Task statement: According to the post on pictorial plans of London, in what year did London Transport commission MacDonald Gill's Wonderground map?

Passage for review:
────────
Pictorial Plans of London: MacDonald Gill & beyond

This post is something of a work in progress, so please check back now and again to see if I’ve been able to expand it. So far I’ve tried to avoid some of the most well-known maps, but in this instance there’s no excuse for not beginning with MacDonald Gill’s playful and eccentric Wonderground map of London. Apologies if you know it already, but it always repays another look:

MacDonald-Gill-Wonderground1

Gill’s map was commissioned by London Transport in 1913, and was so successful that it was offered for sale to the general public the following year. The map I have here is an example of that issue: The heart of Britain’s Empire here is spread out for your view … You have not time to admire it all? Why not take a map home to pin on your wall! And of course, most purchasers took Gill’s advice and did just that, which is why it has become scarce today … With this map Gill inspired a whole genre of comic map-making, filling his map with poems, puns and in-jokes (some bad, a few inexplicable). One needs hours to ‘admire it all’ (unscramble might be a better word). Here’s how Gill treated one of my favourite places in London, the zoo:

Wonderground-Zoo

It’s a much more entertaining way of showing how the Underground Stations relate to surface topography than anything dreamt up previously, but the style is better suited to pleasure than business and I note that most maps of this genre focus on West London rather than the City or the East End. The blend of old and new seems typically Edwardian, summed up in this detail from the upper left corner:

Wonderground-detail

The curvature of the horizon is decidedly medieval (Arts and Crafts, anyway), while the aeroplane and motorized omnibus bring us firmly into the Twentieth Century. The speech bubbles are Gill’s own. Gill went on to create further maps for London Transport, including a series of ‘straight’ pocket Underground maps in the 1920s; he also designed the font used on headstones by the Commonwealth War Graves Commission, and numerous posters for bodies such as the Empire Marketing Board. I suspect that he was more commercially successful than his brother, Eric. A new carto-bibliography of his work is expected soon (following last year’s MacDonald Gill exhibition in Brighton), and in the meantime I refer you to Elisabeth Burdon’s excellent article.

Update: in early 2014 Winfrid de Munck and I wrote more about the different states of Gill’s map. I’d like to devote the rest of this post to other maps which were show clear signs of being influenced by Gill’s work. This map is more blatant than most:

Alexander-Gross-London

Published by Alexander Gross’s firm, Geographia Ltd in the 1930s, it’s unsigned.
────────
Data records:
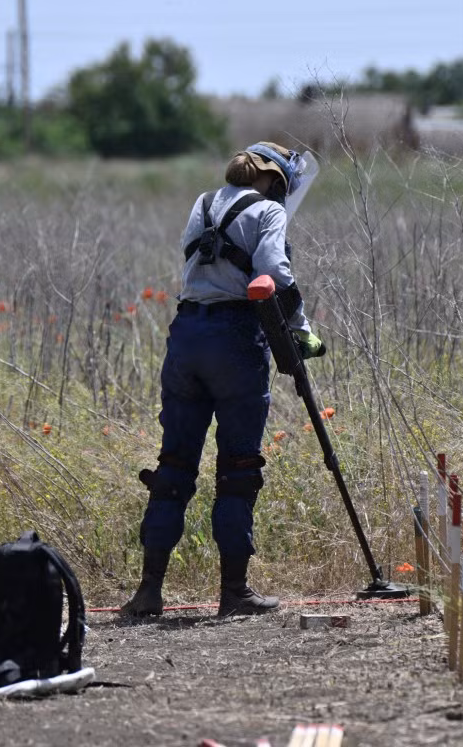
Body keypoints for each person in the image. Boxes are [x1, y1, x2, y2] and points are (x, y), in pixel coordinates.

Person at [122, 142, 325, 618]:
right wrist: (303, 331)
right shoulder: (270, 212)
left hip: (186, 336)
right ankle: (234, 593)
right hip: (234, 340)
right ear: (277, 181)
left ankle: (149, 591)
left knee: (173, 466)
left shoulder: (203, 202)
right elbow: (273, 273)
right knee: (238, 468)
────────
Exercise response: 1913